The stimulus package includes license fee waivers for small businesses, subsidies for low-income families and training programs for unemployed or underemployed workers, and has been greeted positively by the business sector.
Joe Chau Kwok-ming, president of the Hong Kong General Chamber of Small and Medium Business called the measures a welcomed show of support from the government. “To a certain extent, measures such as the rent cut and fee waivers could immediately ease some difficulties for SMEs. But of course, I hope that the government will introduce stronger doses for the retail sector,” he said.
But whether this is enough to stop planned protests expected at the weekend, remains to be seen.
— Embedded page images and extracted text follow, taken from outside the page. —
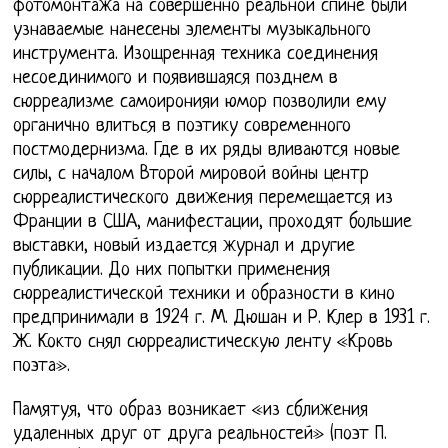
фотомонтажа на совершенно реальной спине были
узнаваемые нанесены элементы музыкального
инструмента. Изощренная техника соединения
несоединимого и появившаяся позднем в
сюрреализме самоиронияи юмор позволили ему
органично влиться в поэтику современного
постмодернизма. Где в их ряды вливаются новые
силы, с началом Второй мировой войны центр
сюрреалистического движения перемещается из
Франции в США, манифестации, проходят большие
выставки, новый издается журнал и другие
публикации. До них попытки применения
сюрреалистической техники и образности в кино
предпринимали в 1924 г. М. Дюшан и Р. Клер в 1931 г.
Ж. Кокто снял сюрреалистическую ленту «Кровь
поэта».
Памятуя, что образ возникает «из сближения
удаленных друг от друга реальностей» (поэт П.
Nicholas Lardy, a senior fellow from the Peterson Institute, warned that if protests continue and violence escalates, it could have a long-lasting effect on Hong Kong’s economy, despite the best efforts of the stimulus package.
“When you have a situation where movement in and out of the city is curtailed for a series of days, it makes it a less viable place for financial institutions,” Lardy said on CNN.
“The tourist industry is hurt. We’ll have to see if the demonstrations continue to disrupt the city, some corporates may move out of the city, (to) Singapore for example. I think this will have a lasting effect on Hong Kong,” he said, claiming recovery could be slow.
As the economic situation becomes critical, Carrie Lam again appealed for the people of Hong Kong to come together, posting on Facebook “Hong Kong is currently facing difficulties and every citizen needs to cope with it. Please work hard together to get Hong Kong back on track as soon as possible.”
On Saturday morning, she and the rest of Hong Kong will see if protestors have headed her words and stopped Hong Kong from falling deeper into an economic abyss.